TASK REQUIREMENTS
Check every line of the entries for the string "knee" and return the ones that contain it.

________

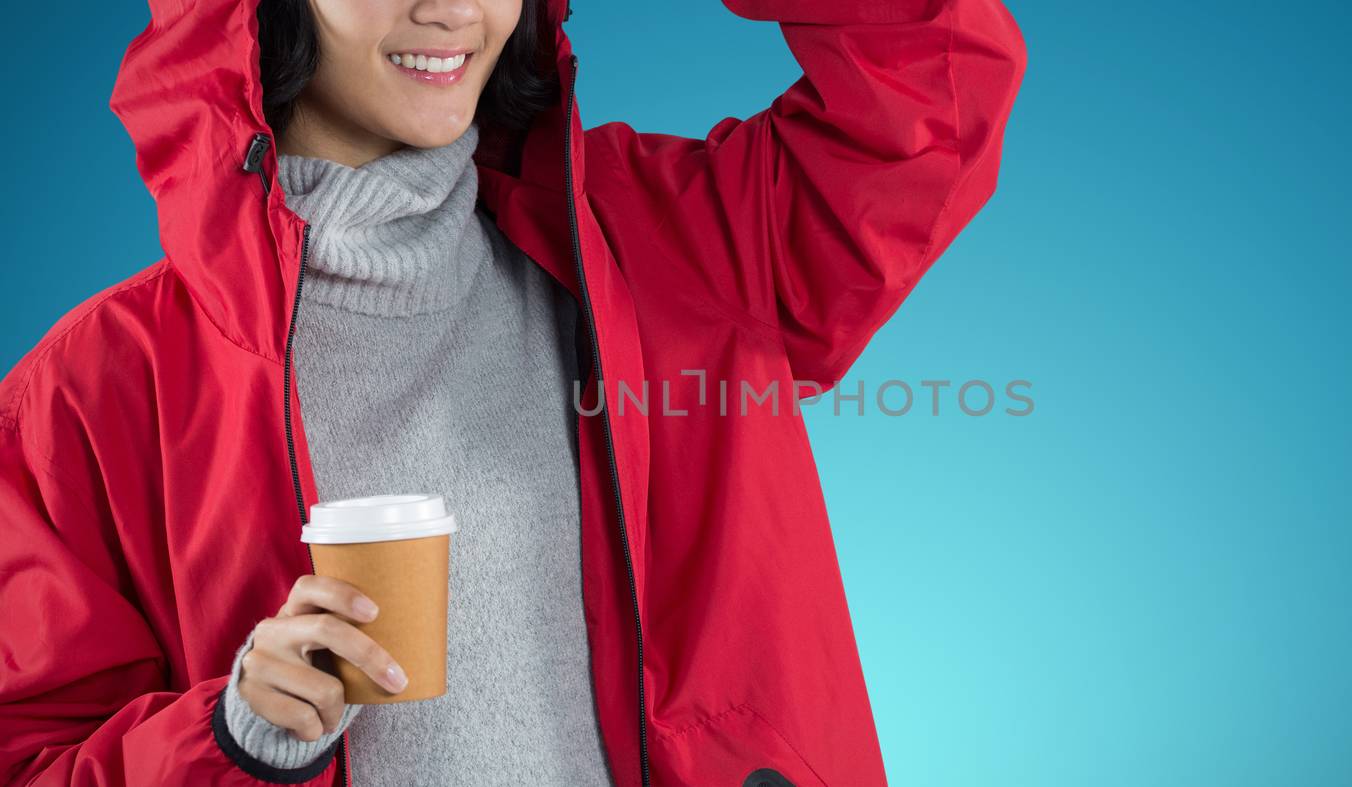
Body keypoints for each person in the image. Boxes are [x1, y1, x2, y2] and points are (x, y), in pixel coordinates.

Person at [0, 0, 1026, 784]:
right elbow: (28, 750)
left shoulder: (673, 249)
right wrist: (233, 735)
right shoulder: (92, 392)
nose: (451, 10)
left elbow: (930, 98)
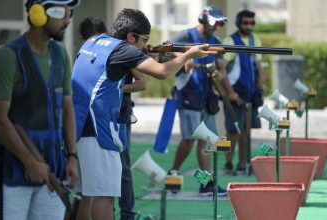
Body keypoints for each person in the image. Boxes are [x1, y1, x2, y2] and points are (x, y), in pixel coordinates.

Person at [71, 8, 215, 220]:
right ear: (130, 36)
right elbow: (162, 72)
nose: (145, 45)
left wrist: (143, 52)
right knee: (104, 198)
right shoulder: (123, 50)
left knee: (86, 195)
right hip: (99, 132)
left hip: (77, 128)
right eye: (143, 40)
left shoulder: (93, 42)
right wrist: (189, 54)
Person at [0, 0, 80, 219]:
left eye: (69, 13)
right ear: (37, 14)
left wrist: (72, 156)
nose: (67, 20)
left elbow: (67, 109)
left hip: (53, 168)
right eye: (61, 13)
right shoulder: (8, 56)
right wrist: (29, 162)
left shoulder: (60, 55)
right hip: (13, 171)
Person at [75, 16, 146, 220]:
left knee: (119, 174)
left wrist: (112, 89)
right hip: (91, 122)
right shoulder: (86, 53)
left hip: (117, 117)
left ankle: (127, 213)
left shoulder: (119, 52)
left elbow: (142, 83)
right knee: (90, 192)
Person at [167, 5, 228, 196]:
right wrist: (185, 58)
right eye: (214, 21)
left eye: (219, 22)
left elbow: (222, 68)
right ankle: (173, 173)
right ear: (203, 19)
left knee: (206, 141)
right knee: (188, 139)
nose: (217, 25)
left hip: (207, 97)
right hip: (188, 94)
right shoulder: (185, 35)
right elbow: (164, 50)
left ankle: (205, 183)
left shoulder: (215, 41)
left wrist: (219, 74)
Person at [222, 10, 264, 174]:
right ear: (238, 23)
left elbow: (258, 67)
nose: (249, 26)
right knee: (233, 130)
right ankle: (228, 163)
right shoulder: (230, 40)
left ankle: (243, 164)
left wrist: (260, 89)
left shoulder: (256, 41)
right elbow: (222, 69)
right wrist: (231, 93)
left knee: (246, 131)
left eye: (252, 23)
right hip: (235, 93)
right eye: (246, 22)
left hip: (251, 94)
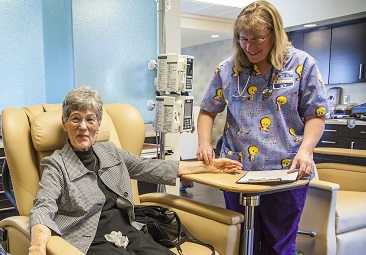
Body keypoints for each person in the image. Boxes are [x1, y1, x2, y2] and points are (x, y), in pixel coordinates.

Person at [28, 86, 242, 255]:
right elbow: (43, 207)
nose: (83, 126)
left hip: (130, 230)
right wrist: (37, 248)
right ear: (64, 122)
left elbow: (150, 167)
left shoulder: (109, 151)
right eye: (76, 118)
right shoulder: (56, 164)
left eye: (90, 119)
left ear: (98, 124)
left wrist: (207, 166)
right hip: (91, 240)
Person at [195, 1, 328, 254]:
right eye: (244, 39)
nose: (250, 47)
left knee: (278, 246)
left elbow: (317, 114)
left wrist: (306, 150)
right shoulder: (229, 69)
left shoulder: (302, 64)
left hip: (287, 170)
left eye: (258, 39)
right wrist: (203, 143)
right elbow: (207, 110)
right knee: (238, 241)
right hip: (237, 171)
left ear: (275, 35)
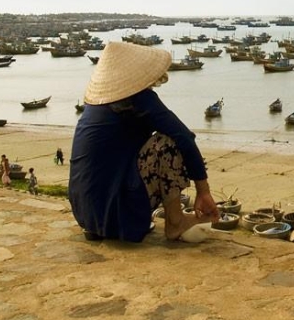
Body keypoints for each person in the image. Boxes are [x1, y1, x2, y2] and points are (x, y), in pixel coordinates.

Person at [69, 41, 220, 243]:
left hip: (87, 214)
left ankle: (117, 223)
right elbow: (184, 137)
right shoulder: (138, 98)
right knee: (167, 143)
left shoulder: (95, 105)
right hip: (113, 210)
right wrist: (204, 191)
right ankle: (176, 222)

________

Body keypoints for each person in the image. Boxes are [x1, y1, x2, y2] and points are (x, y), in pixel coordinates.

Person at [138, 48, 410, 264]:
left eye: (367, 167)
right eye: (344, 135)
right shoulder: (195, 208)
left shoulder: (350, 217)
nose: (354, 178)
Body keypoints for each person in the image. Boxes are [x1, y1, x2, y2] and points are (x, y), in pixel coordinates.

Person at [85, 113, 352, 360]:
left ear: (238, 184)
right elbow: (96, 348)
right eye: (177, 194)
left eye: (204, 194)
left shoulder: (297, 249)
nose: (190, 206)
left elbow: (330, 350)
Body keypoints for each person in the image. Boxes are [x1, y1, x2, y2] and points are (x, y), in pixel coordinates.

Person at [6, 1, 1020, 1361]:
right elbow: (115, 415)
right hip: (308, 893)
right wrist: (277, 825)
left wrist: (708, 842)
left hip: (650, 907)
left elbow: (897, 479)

________

SOLUTION
right knee: (104, 198)
left knee: (86, 195)
left knee: (119, 174)
right knee: (90, 192)
left knee: (206, 141)
right knee: (188, 139)
right knee: (233, 130)
left knee: (246, 131)
left knee: (278, 246)
right knee: (238, 241)
right knee: (167, 143)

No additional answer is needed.